Problem details:
Pictures found in the material must be left out, and every line returned as written.

Data section:
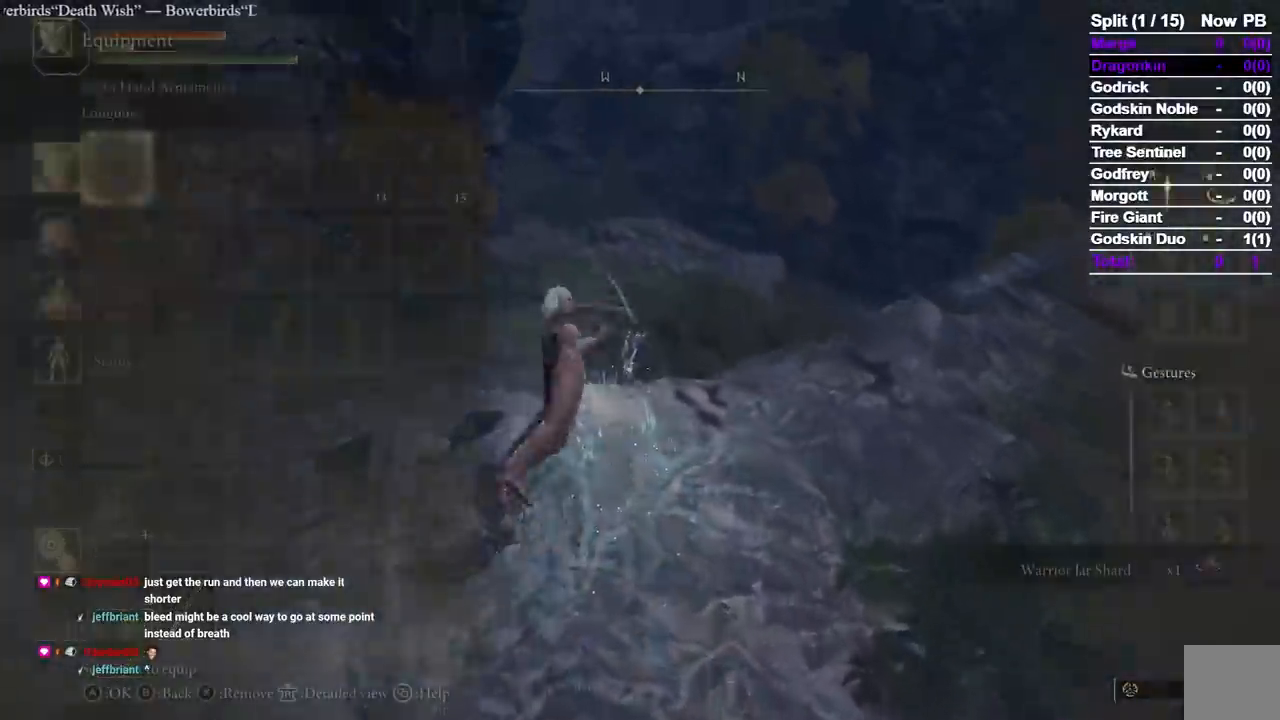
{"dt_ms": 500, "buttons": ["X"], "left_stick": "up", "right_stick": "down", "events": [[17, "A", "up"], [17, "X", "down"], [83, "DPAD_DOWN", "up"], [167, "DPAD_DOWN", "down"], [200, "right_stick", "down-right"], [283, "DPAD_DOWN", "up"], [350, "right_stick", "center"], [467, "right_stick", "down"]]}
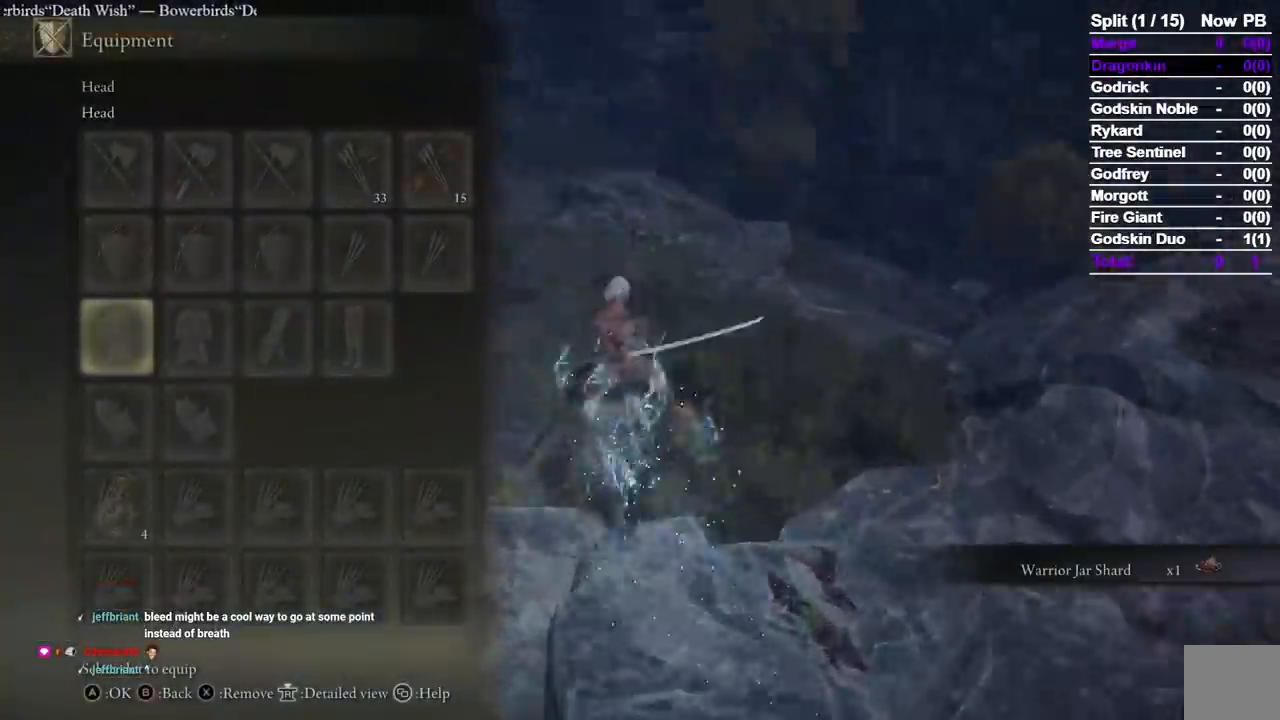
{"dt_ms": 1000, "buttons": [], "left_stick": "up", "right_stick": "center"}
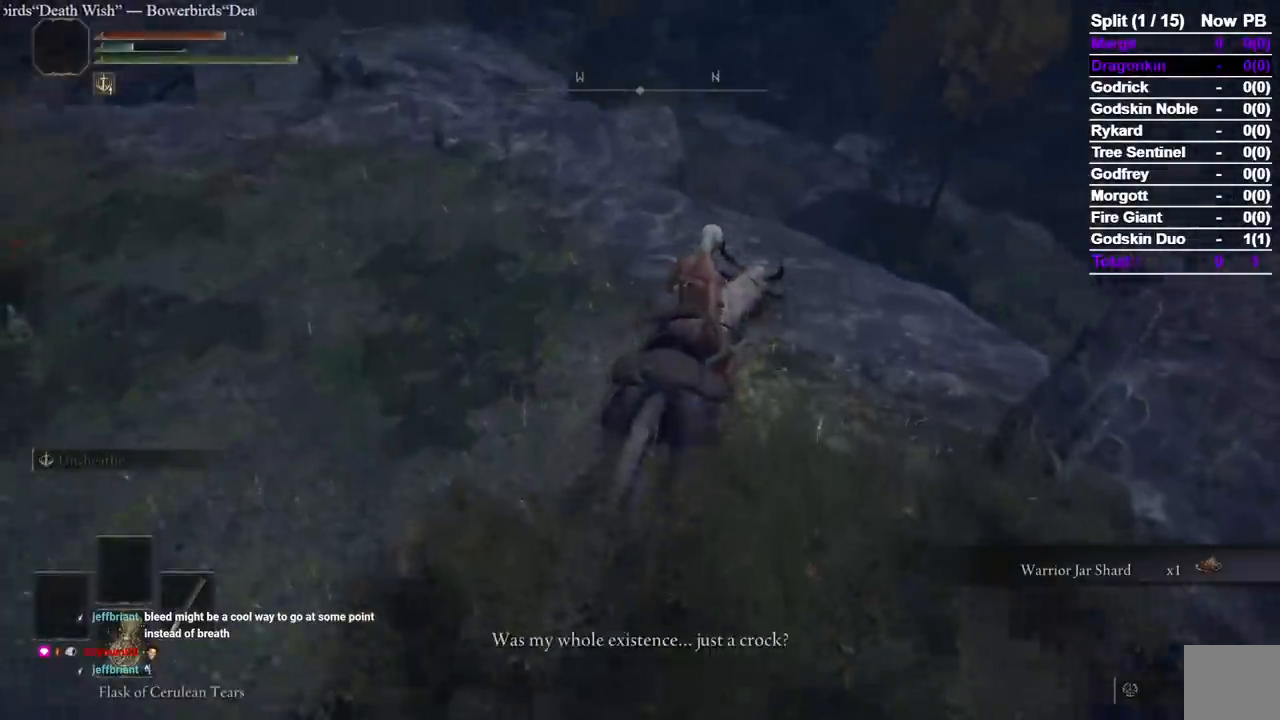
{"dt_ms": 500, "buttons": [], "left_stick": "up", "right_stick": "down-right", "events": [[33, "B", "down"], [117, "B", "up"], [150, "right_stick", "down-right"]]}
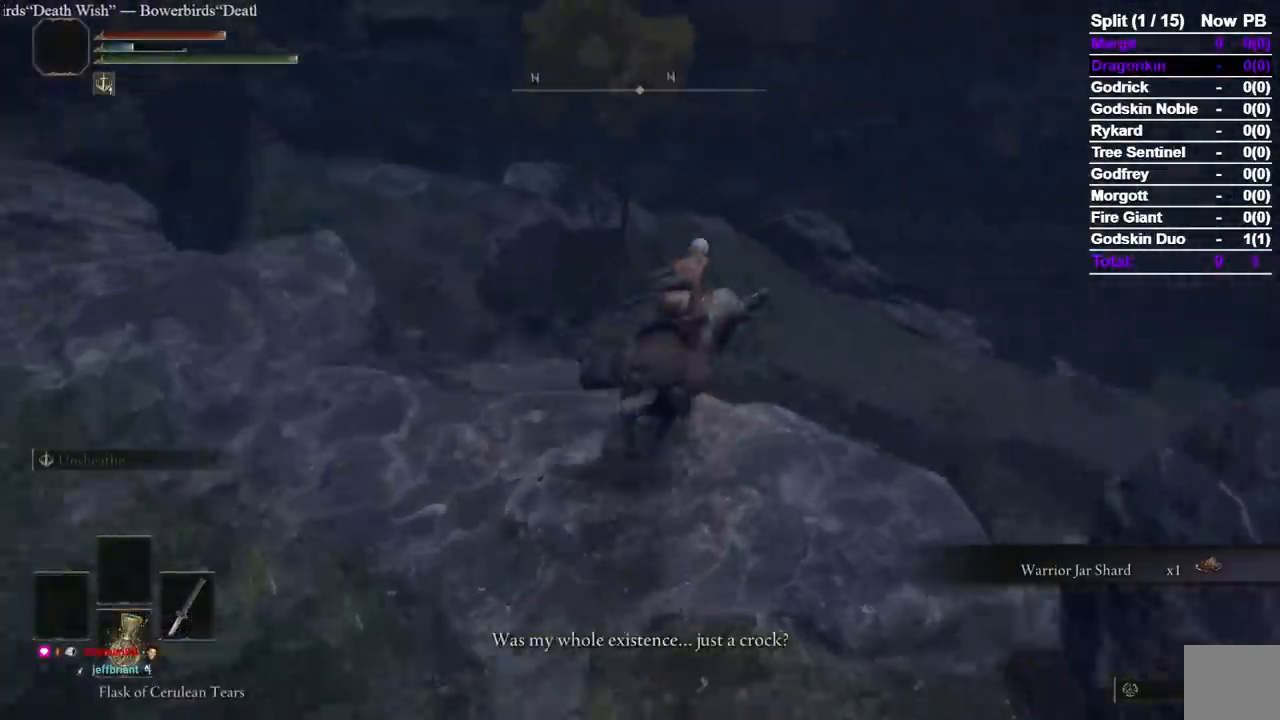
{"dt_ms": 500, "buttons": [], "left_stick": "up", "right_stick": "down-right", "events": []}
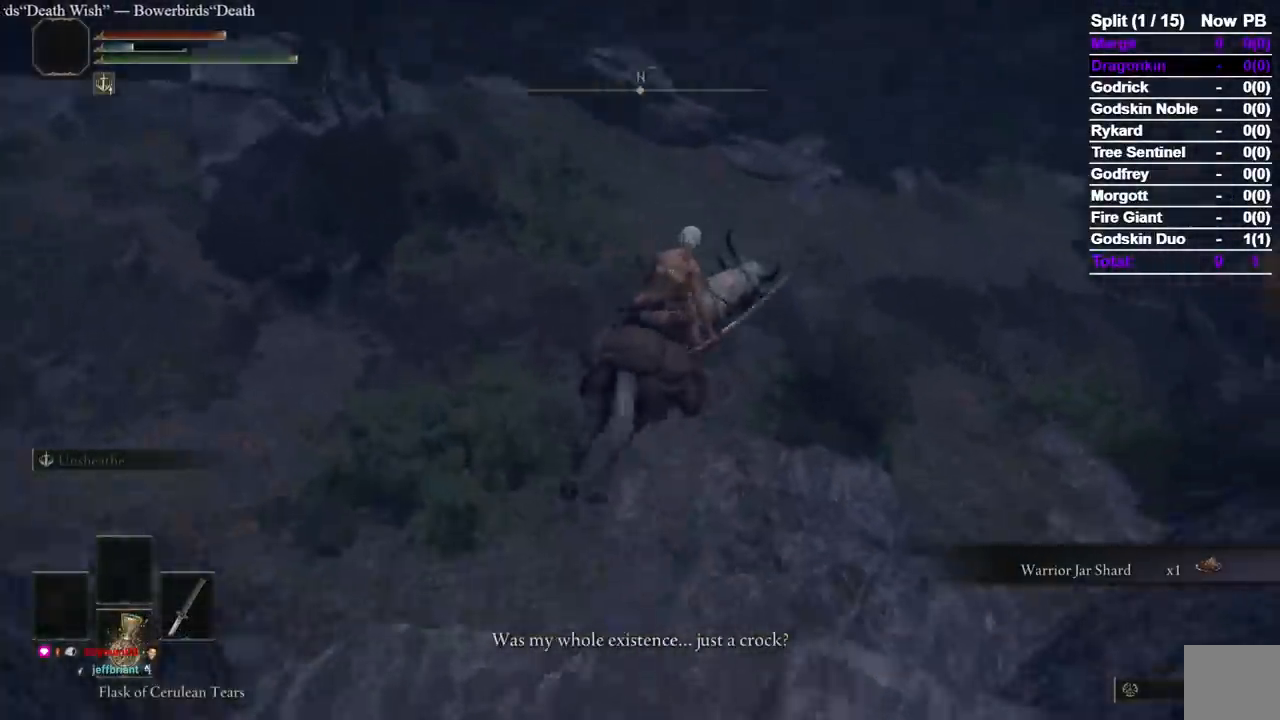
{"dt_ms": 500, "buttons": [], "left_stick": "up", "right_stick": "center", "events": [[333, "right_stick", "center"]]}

Exercise response:
{"dt_ms": 500, "buttons": ["X"], "left_stick": "up", "right_stick": "down", "events": [[17, "A", "up"], [17, "X", "down"], [83, "DPAD_DOWN", "up"], [167, "DPAD_DOWN", "down"], [200, "right_stick", "down-right"], [283, "DPAD_DOWN", "up"], [350, "right_stick", "center"], [467, "right_stick", "down"]]}
{"dt_ms": 1000, "buttons": [], "left_stick": "up", "right_stick": "center"}
{"dt_ms": 500, "buttons": [], "left_stick": "up", "right_stick": "down-right", "events": [[33, "B", "down"], [117, "B", "up"], [150, "right_stick", "down-right"]]}
{"dt_ms": 500, "buttons": [], "left_stick": "up", "right_stick": "down-right", "events": []}
{"dt_ms": 500, "buttons": [], "left_stick": "up", "right_stick": "center", "events": [[333, "right_stick", "center"]]}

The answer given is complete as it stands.